In August, the foundation published a major report, “Achieving Global Climate Goals by 2050,” that essentially updated the Sudoku, this time, with an eye on the Paris Agreement goals. It laid out the potential emissions savings across seven sectors and 10 geographies around the world to show where there are areas of opportunity for governments, philanthropy, and others, as well as reviewing the trade-offs from pursuing certain strategies. 

With the new brief on giving, ClimateWorks is sharing with the public the data on foundation funding it has been tracking for the past five years, including how those funds have been distributed between regions, as covered in the section above, and across sectors. 

Matching that giving data to sectors reveals some underfunded opportunities. The brief cites the industrial and buildings sectors, which account for 26% of direct emissions reductions needed to fulfill the Paris Agreement goals by 2050, yet receive less than 8% of foundation funding for climate change mitigation.

Transportation and agriculture are other areas where funding is falling short of the potential savings, Menon told me. The two sectors account for 10% and 11%, respectively, of 2050 emissions reduction goals, yet each have received only $50 million annually on average over the past five years, less than 5% of the average total of foundation funding over that time span. 

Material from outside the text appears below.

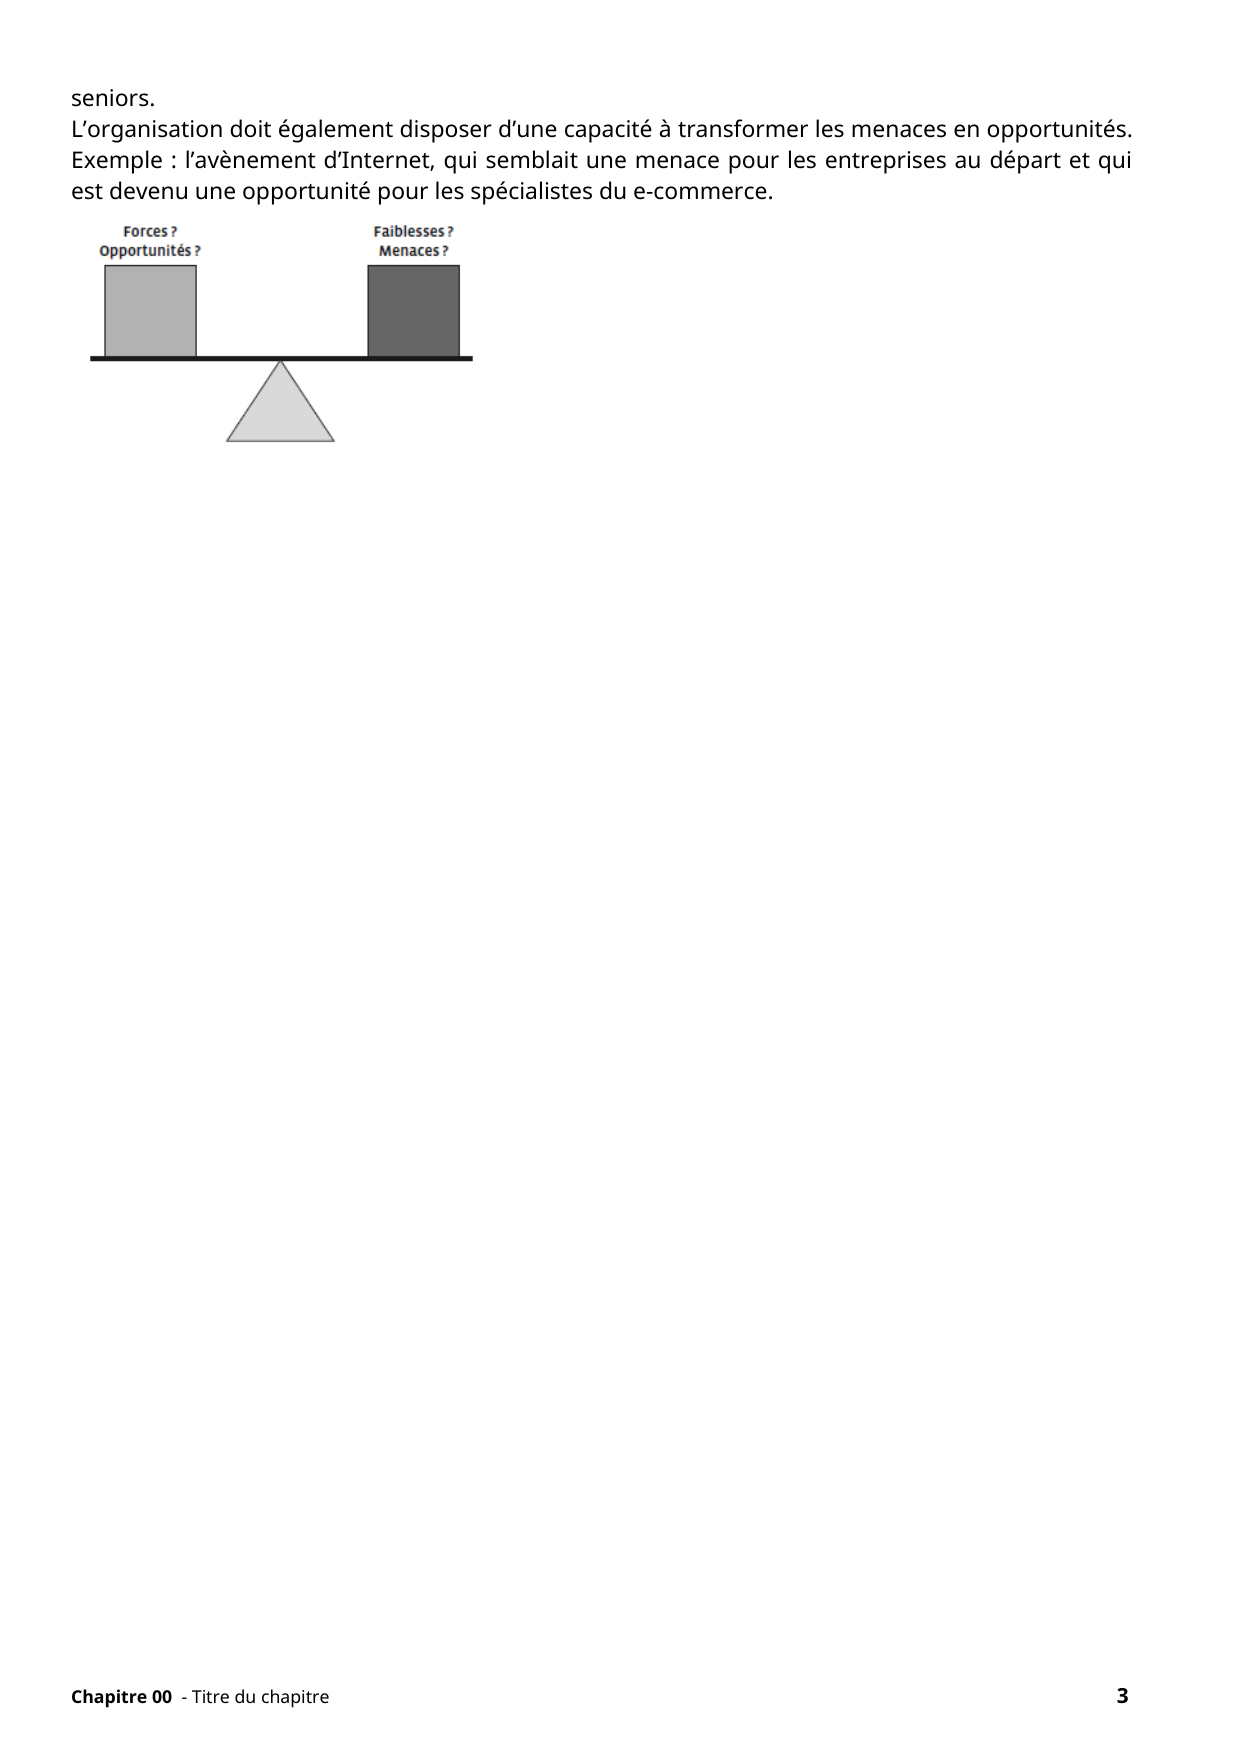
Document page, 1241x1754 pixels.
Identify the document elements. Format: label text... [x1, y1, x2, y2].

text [71, 81, 1134, 113]
text L’organisation doit également disposer d’une capacité à transformer les menaces en opportunités. Exemple : l’avènement d’Internet, qui semblait une menace pour les entreprises au départ et qui est devenu une opportunité pour les spécialistes du e-commerce. [71, 113, 1134, 206]
picture [70, 206, 492, 480]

The brief also argues that carbon dioxide removal, which received an average of $25 million in foundation funding over the five-year period, receives “drastically insufficient government and philanthropic funding.” Many models for reaching emissions reductions targets by 2030 and 2050 depend on such technologies removing carbon dioxide from the atmosphere, but the efforts are nascent, and remain controversial in some quarters. “If we’re going to depend on carbon removal to meet net zero goals, we’re going to need to ramp up understanding,” Menon said. 

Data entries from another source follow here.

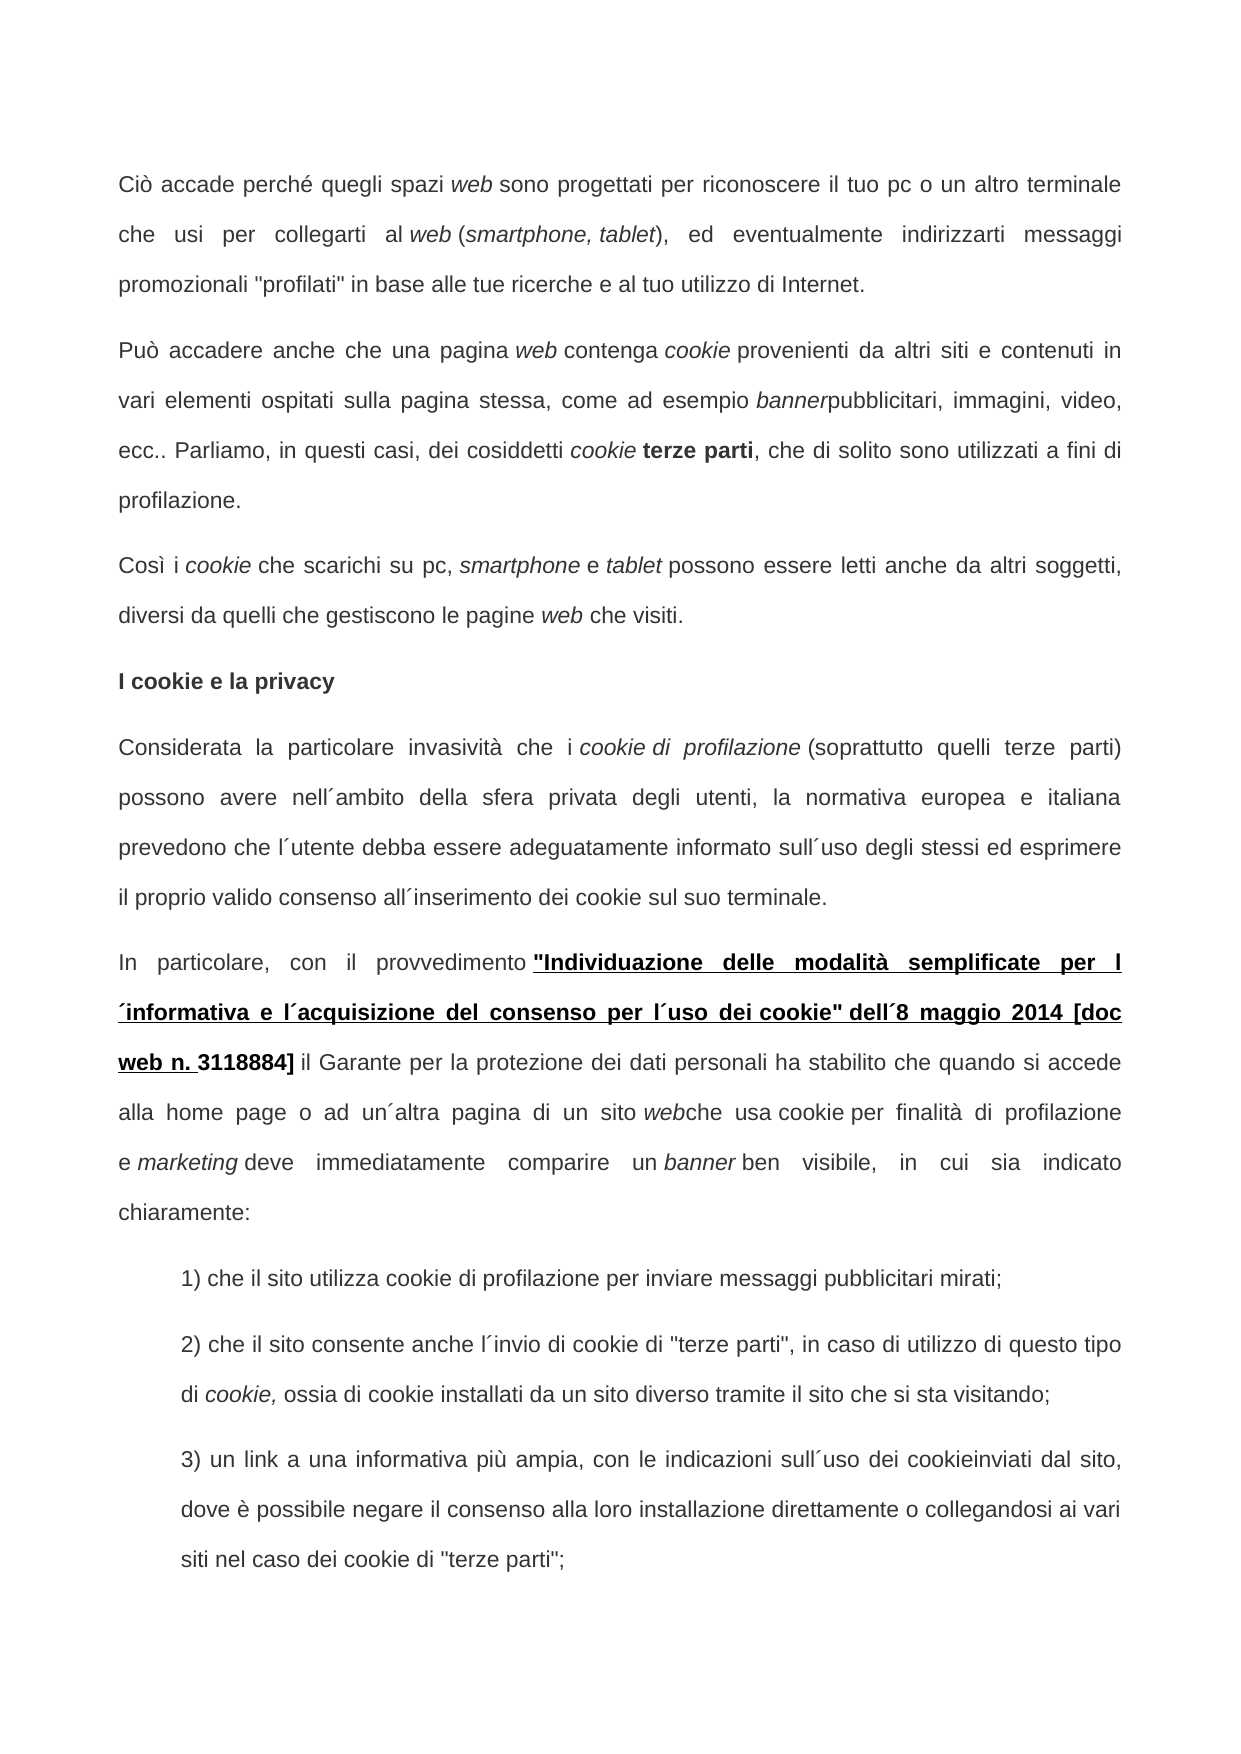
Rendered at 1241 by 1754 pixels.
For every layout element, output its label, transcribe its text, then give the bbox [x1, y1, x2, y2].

text 3) un link a una informativa più ampia, con le indicazioni sull´uso dei cookieinviati dal sito, dove è possibile negare il consenso alla loro installazione direttamente o collegandosi ai vari siti nel caso dei cookie di "terze parti"; [181, 1423, 1122, 1573]
text I cookie e la privacy [118, 644, 1122, 694]
text Così i cookie che scarichi su pc, smartphone e tablet possono essere letti anche da altri soggetti, diversi da quelli che gestiscono le pagine web che visiti. [118, 529, 1122, 629]
text 1) che il sito utilizza cookie di profilazione per inviare messaggi pubblicitari mirati; [181, 1241, 1122, 1291]
text Ciò accade perché quegli spazi web sono progettati per riconoscere il tuo pc o un altro terminale che usi per collegarti al web (smartphone, tablet), ed eventualmente indirizzarti messaggi promozionali "profilati" in base alle tue ricerche e al tuo utilizzo di Internet. [118, 148, 1122, 298]
text Può accadere anche che una pagina web contenga cookie provenienti da altri siti e contenuti in vari elementi ospitati sulla pagina stessa, come ad esempio bannerpubblicitari, immagini, video, ecc.. Parliamo, in questi casi, dei cosiddetti cookie terze parti, che di solito sono utilizzati a fini di profilazione. [118, 313, 1122, 513]
text In particolare, con il provvedimento "Individuazione delle modalità semplificate per l´informativa e l´acquisizione del consenso per l´uso dei cookie" dell´8 maggio 2014 [doc web n. 3118884] il Garante per la protezione dei dati personali ha stabilito che quando si accede alla home page o ad un´altra pagina di un sito webche usa cookie per finalità di profilazione e marketing deve immediatamente comparire un banner ben visibile, in cui sia indicato chiaramente: [118, 1023, 1122, 1226]
text Considerata la particolare invasività che i cookie di profilazione (soprattutto quelli terze parti) possono avere nell´ambito della sfera privata degli utenti, la normativa europea e italiana prevedono che l´utente debba essere adeguatamente informato sull´uso degli stessi ed esprimere il proprio valido consenso all´inserimento dei cookie sul suo terminale. [118, 710, 1122, 910]
text 2) che il sito consente anche l´invio di cookie di "terze parti", in caso di utilizzo di questo tipo di cookie, ossia di cookie installati da un sito diverso tramite il sito che si sta visitando; [181, 1307, 1122, 1407]
text In particolare, con il provvedimento "Individuazione delle modalità semplificate per l´informativa e l´acquisizione del consenso per l´uso dei cookie" dell´8 maggio 2014 [doc web n. 3118884] il Garante per la protezione dei dati personali ha stabilito che quando si accede alla home page o ad un´altra pagina di un sito webche usa cookie per finalità di profilazione e marketing deve immediatamente comparire un banner ben visibile, in cui sia indicato chiaramente: [118, 926, 1122, 1022]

It’s worth noting that the numbers are partially mismatched, because ClimateWorks’ new brief includes a sector called the “Enabling Environment” that is not in their report on the 2050 goals. The sector consists of efforts such as public awareness campaigns, capacity building support and diplomacy. These are areas essential to making progress, but they don’t have specific measurable reductions attached to them. 

“We want to make sure the enabling environment gets a lot of attention,” Menon said of its inclusion. “You have to look at what you’re trying to enable to happen, [ask] who are the right messengers.… Unless you get the right pressure on the decision makers, they’re not going to do it.”

Spurring More Investment

ClimateWorks’ close partners had already seen much of the data in the brief, but the team hopes it can reach foundations beyond their circle. “We’ve been hearing more and more that it would be useful information for everyone to have,” Roeyer said.

To date, the feedback has been loudest, not from philanthropy, but from those in the field, with several people telling them: “‘We thought the amount was much bigger,’” Menon said. “There was this expectation philanthropy was huge.”  

So how much is needed from philanthropy to turn the tide? “We’ve struggled with this,” Menon said. Four times more investment would be too little, whereas 10 times seems more realistic, but the key is in how the money is used, she said. Announcements like Jeff Bezos’ $10 billion commitment to climate, the details of which have not been revealed, give her hope.

“We need trillions of dollars in investment to make this transition happen,” Menon said, adding that the question for philanthropy is “how do you catalyze the funding that is needed?” 

ClimateWorks, for one, will be working to answer that question. Forthcoming briefs will take deeper dives into tactics on sectors like transportation and geographies like India and Indonesia.